#### [Your task]
From the records below, extract only the lines running from the line with "camera: 50 degrees left, 0 degrees up" to the line with "none -> plush toy [319,299,471,407]", both lines included, reproducing them exactly.

#### [Records supplied]
----

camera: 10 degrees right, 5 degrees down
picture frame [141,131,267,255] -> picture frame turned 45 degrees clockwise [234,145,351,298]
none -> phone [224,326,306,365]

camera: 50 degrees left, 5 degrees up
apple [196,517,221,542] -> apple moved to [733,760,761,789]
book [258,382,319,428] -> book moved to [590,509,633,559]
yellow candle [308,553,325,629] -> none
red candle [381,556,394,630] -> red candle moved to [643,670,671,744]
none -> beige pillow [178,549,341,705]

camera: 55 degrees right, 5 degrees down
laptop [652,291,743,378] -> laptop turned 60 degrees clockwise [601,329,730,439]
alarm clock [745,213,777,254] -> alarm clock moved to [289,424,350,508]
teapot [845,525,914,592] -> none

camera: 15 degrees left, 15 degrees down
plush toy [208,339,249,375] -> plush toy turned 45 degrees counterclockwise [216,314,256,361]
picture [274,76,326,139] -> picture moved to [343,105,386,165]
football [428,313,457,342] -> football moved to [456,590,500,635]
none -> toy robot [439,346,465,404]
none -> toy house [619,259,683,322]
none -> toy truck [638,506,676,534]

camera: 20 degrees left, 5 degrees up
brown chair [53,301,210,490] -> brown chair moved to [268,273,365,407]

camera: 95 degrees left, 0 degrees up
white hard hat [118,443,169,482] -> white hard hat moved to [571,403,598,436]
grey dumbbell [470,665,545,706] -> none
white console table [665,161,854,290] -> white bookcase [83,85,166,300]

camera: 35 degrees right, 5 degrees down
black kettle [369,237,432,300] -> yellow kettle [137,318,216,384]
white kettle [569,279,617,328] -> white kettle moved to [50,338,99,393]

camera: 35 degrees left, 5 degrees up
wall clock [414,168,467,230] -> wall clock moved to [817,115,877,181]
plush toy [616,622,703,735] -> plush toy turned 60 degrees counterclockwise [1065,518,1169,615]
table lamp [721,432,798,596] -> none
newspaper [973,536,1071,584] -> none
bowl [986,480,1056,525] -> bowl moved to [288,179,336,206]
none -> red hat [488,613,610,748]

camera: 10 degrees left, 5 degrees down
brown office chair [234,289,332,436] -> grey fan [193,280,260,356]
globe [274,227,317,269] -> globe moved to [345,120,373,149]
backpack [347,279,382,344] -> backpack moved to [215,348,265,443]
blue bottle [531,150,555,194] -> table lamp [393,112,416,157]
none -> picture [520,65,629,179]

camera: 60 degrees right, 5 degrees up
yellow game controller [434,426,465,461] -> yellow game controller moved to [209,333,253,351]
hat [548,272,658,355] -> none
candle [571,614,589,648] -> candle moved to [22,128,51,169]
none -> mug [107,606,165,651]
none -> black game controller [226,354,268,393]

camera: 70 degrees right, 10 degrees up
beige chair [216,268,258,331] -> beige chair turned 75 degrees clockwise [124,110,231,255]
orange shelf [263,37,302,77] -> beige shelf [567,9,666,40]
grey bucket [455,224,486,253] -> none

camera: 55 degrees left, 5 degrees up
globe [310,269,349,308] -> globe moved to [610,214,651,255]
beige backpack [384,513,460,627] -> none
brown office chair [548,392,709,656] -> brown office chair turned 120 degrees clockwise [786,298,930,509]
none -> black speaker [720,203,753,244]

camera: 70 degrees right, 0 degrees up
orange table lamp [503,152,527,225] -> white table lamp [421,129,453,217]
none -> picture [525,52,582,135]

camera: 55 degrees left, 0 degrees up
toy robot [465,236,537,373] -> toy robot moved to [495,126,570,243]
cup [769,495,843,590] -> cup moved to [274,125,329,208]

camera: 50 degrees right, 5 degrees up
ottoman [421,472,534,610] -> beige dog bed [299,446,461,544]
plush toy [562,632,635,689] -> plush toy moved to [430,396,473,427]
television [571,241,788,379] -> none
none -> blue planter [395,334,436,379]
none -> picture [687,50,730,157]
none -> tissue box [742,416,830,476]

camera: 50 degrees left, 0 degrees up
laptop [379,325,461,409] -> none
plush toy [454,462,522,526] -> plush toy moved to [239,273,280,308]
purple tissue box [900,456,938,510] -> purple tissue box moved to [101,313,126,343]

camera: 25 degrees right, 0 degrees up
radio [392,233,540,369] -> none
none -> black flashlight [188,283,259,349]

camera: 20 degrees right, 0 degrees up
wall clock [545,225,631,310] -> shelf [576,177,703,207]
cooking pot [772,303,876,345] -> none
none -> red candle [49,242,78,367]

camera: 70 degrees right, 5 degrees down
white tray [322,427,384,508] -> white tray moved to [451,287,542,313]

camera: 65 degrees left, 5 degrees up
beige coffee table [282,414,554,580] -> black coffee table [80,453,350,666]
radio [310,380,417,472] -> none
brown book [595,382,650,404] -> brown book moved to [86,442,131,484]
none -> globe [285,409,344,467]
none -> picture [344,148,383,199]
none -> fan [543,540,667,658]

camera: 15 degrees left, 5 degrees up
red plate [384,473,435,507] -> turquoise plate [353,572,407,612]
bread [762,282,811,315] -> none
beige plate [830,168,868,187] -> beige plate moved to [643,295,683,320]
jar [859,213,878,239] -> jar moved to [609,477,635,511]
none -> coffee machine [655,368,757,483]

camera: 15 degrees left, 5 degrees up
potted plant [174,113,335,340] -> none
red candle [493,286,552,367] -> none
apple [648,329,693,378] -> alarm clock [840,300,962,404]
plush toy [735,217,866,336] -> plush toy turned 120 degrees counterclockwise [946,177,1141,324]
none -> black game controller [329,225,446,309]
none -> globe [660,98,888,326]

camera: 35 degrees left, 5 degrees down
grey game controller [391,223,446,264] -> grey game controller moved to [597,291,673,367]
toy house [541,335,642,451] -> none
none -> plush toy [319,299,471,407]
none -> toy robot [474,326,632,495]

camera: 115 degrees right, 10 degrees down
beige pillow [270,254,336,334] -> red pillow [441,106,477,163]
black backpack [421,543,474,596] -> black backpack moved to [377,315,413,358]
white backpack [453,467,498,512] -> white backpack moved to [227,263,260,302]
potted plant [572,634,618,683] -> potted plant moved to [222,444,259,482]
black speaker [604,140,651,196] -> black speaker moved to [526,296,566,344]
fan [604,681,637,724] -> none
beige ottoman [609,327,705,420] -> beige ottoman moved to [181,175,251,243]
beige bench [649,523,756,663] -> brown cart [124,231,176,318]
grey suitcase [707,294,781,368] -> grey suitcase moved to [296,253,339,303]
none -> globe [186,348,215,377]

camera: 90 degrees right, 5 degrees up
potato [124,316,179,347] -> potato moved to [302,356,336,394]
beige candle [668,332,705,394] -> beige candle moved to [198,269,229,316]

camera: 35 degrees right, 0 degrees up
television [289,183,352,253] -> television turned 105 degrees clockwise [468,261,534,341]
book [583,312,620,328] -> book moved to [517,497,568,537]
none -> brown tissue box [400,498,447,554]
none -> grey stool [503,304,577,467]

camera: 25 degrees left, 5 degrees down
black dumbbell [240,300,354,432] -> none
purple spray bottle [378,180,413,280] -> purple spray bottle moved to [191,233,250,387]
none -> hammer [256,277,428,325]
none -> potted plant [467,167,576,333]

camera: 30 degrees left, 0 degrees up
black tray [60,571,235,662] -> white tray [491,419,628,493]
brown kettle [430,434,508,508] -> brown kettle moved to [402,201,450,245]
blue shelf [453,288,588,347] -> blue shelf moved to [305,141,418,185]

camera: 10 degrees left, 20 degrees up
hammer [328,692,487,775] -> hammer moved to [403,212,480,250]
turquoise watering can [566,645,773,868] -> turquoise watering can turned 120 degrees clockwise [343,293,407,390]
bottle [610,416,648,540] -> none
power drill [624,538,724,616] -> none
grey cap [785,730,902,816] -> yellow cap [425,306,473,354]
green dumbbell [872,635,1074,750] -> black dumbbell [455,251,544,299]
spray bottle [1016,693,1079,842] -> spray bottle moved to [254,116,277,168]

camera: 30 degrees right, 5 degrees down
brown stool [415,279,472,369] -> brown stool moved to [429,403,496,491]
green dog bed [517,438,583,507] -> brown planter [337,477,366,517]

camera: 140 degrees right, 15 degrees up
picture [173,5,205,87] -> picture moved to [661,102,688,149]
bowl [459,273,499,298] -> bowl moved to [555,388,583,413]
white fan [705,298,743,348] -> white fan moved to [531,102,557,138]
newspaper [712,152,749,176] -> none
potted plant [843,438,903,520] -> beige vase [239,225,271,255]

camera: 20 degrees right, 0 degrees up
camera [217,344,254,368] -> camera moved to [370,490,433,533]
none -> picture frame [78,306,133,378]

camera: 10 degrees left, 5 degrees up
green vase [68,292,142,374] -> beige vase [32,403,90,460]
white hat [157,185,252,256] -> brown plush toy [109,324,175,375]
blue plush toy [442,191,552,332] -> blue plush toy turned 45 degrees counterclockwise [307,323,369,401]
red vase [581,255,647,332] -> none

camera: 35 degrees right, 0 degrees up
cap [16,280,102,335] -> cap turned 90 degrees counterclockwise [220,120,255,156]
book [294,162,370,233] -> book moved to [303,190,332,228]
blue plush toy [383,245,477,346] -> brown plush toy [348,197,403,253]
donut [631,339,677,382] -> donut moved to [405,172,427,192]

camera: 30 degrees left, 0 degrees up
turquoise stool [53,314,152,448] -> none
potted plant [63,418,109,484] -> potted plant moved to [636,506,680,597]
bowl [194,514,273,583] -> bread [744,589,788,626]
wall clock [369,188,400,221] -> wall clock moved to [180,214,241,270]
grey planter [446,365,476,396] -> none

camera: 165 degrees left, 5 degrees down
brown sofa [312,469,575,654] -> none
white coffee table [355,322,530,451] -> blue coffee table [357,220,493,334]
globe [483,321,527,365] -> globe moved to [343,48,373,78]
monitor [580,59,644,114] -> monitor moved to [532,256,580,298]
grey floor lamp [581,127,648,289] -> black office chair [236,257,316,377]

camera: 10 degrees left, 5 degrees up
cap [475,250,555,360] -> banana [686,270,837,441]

----

#### [Answer space]
camera: 50 degrees left, 0 degrees up
laptop [379,325,461,409] -> none
plush toy [454,462,522,526] -> plush toy moved to [239,273,280,308]
purple tissue box [900,456,938,510] -> purple tissue box moved to [101,313,126,343]

camera: 25 degrees right, 0 degrees up
radio [392,233,540,369] -> none
none -> black flashlight [188,283,259,349]

camera: 20 degrees right, 0 degrees up
wall clock [545,225,631,310] -> shelf [576,177,703,207]
cooking pot [772,303,876,345] -> none
none -> red candle [49,242,78,367]

camera: 70 degrees right, 5 degrees down
white tray [322,427,384,508] -> white tray moved to [451,287,542,313]

camera: 65 degrees left, 5 degrees up
beige coffee table [282,414,554,580] -> black coffee table [80,453,350,666]
radio [310,380,417,472] -> none
brown book [595,382,650,404] -> brown book moved to [86,442,131,484]
none -> globe [285,409,344,467]
none -> picture [344,148,383,199]
none -> fan [543,540,667,658]

camera: 15 degrees left, 5 degrees up
red plate [384,473,435,507] -> turquoise plate [353,572,407,612]
bread [762,282,811,315] -> none
beige plate [830,168,868,187] -> beige plate moved to [643,295,683,320]
jar [859,213,878,239] -> jar moved to [609,477,635,511]
none -> coffee machine [655,368,757,483]

camera: 15 degrees left, 5 degrees up
potted plant [174,113,335,340] -> none
red candle [493,286,552,367] -> none
apple [648,329,693,378] -> alarm clock [840,300,962,404]
plush toy [735,217,866,336] -> plush toy turned 120 degrees counterclockwise [946,177,1141,324]
none -> black game controller [329,225,446,309]
none -> globe [660,98,888,326]

camera: 35 degrees left, 5 degrees down
grey game controller [391,223,446,264] -> grey game controller moved to [597,291,673,367]
toy house [541,335,642,451] -> none
none -> plush toy [319,299,471,407]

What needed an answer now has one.